YOUR INSTRUCTIONS
Before copying, set the images aside; then transcribe every entry below exactly.

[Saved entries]
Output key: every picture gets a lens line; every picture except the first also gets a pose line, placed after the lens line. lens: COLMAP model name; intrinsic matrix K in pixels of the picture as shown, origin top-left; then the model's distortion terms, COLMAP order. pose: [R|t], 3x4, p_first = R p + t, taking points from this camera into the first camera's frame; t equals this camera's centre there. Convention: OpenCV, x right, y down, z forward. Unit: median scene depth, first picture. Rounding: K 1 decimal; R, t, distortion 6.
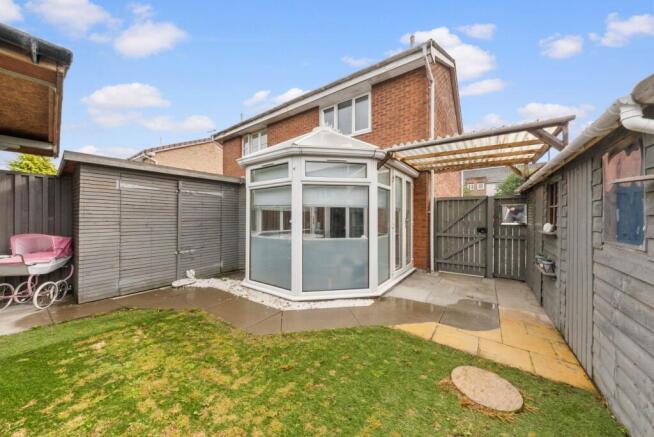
lens RADIAL K [[221.1, 0, 326.2], [0, 221.1, 217.0], [0, 0, 1]] dist [0.000199, 0.000042]
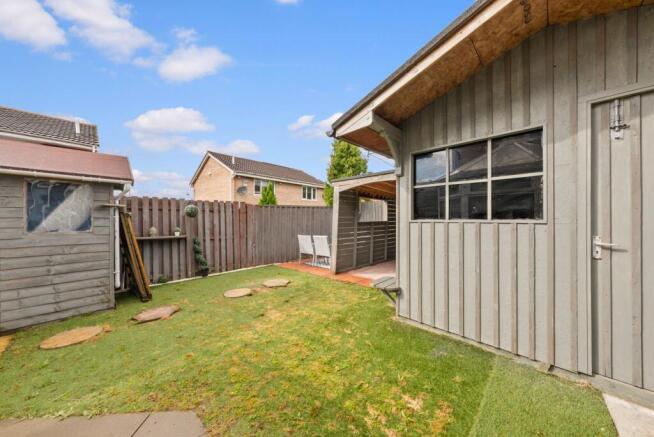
lens RADIAL K [[221.1, 0, 326.2], [0, 221.1, 217.0], [0, 0, 1]] dist [0.000199, 0.000042]
pose [[-0.994061, -0.000209, 0.108824, -0.805761], [-0.000822, 0.999984, -0.005593, -0.005044], [-0.108821, -0.005649, -0.994045, 1.682913]]
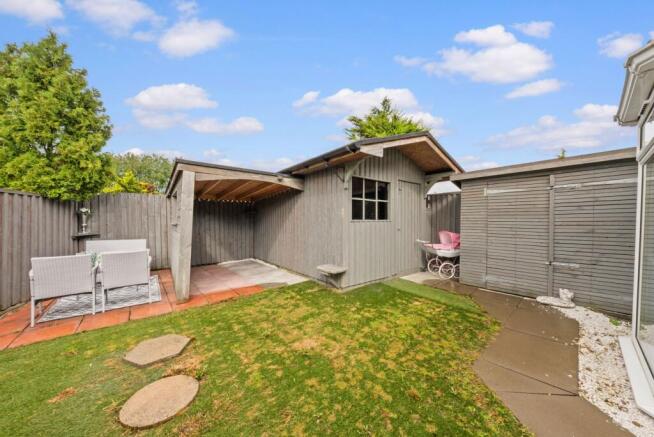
lens RADIAL K [[226.8, 0, 327.0], [0, 226.8, 218.5], [0, 0, 1]] dist [-0.001033, -0.000052]
pose [[-0.224514, -0.013937, -0.974371, 0.628232], [-0.001730, 0.999902, -0.013903, 0.016804], [0.974469, -0.001436, -0.224516, 0.725781]]
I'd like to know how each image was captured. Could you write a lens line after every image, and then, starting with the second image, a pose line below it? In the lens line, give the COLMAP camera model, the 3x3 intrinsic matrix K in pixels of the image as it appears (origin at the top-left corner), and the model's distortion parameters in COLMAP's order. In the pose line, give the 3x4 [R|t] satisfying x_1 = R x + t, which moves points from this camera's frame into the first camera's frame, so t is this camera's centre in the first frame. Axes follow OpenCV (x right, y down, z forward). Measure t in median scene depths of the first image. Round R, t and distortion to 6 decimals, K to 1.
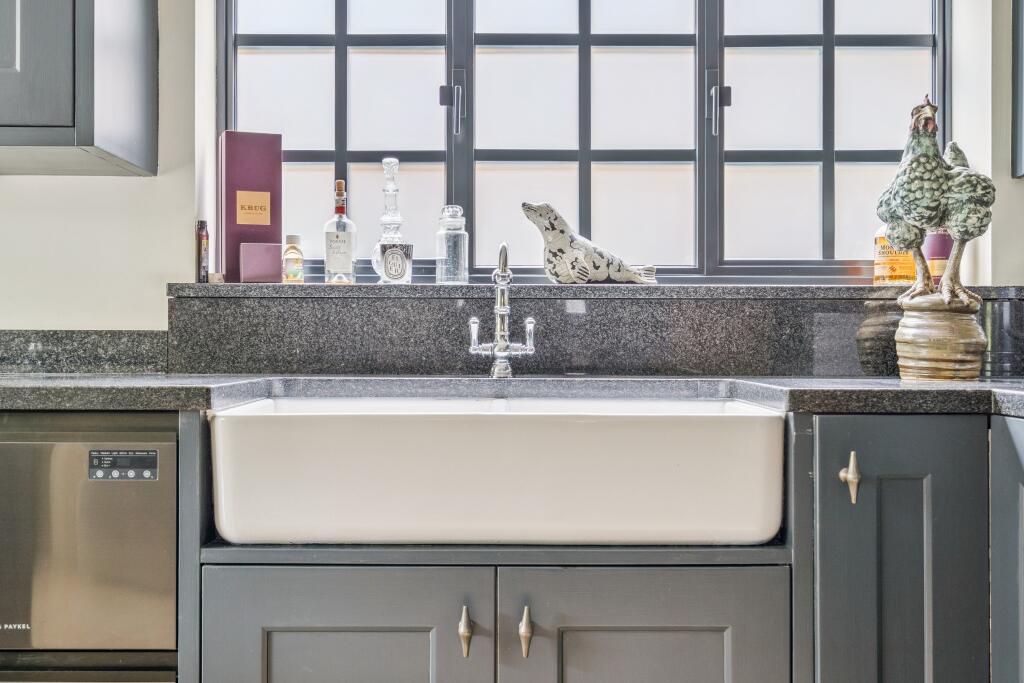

TASK SOLUTION
Output key: every picture gets a lens line; every picture except the first also gets a pose line, placed after the lens line. lens: COLMAP model name; intrinsic matrix K in pixels of the picture as shown, origin top-left; then the model's distortion terms, COLMAP order. pose: [R|t], 3x4, p_first = R p + t, taking points from this camera into the first camera's frame; t equals this camera's centre there. Convention: OpenCV, x right, y down, z forward. Unit: median scene depth, first picture. Rounding: K 1 decimal; R, t, distortion 6.
lens RADIAL K [[221.1, 0, 326.2], [0, 221.1, 217.0], [0, 0, 1]] dist [0.000199, 0.000042]
lens RADIAL K [[221.1, 0, 326.2], [0, 221.1, 217.0], [0, 0, 1]] dist [0.000199, 0.000042]
pose [[-0.994061, -0.000209, 0.108824, -0.805761], [-0.000822, 0.999984, -0.005593, -0.005044], [-0.108821, -0.005649, -0.994045, 1.682913]]
lens RADIAL K [[226.8, 0, 327.0], [0, 226.8, 218.5], [0, 0, 1]] dist [-0.001033, -0.000052]
pose [[-0.224514, -0.013937, -0.974371, 0.628232], [-0.001730, 0.999902, -0.013903, 0.016804], [0.974469, -0.001436, -0.224516, 0.725781]]
I'd like to know how each image was captured. Could you write a lens line after every image, and then, starting with the second image, a pose line below it? In the lens line, give the COLMAP camera model, the 3x3 intrinsic matrix K in pixels of the image as it appears (origin at the top-left corner), and the model's distortion parameters in COLMAP's order. In the pose line, give the 3x4 [R|t] satisfying x_1 = R x + t, which moves points from this camera's frame into the first camera's frame, so t is this camera's centre in the first frame. Axes follow OpenCV (x right, y down, z forward). Measure t in median scene depths of the first image. Round R, t and distortion to 6 decimals, K to 1.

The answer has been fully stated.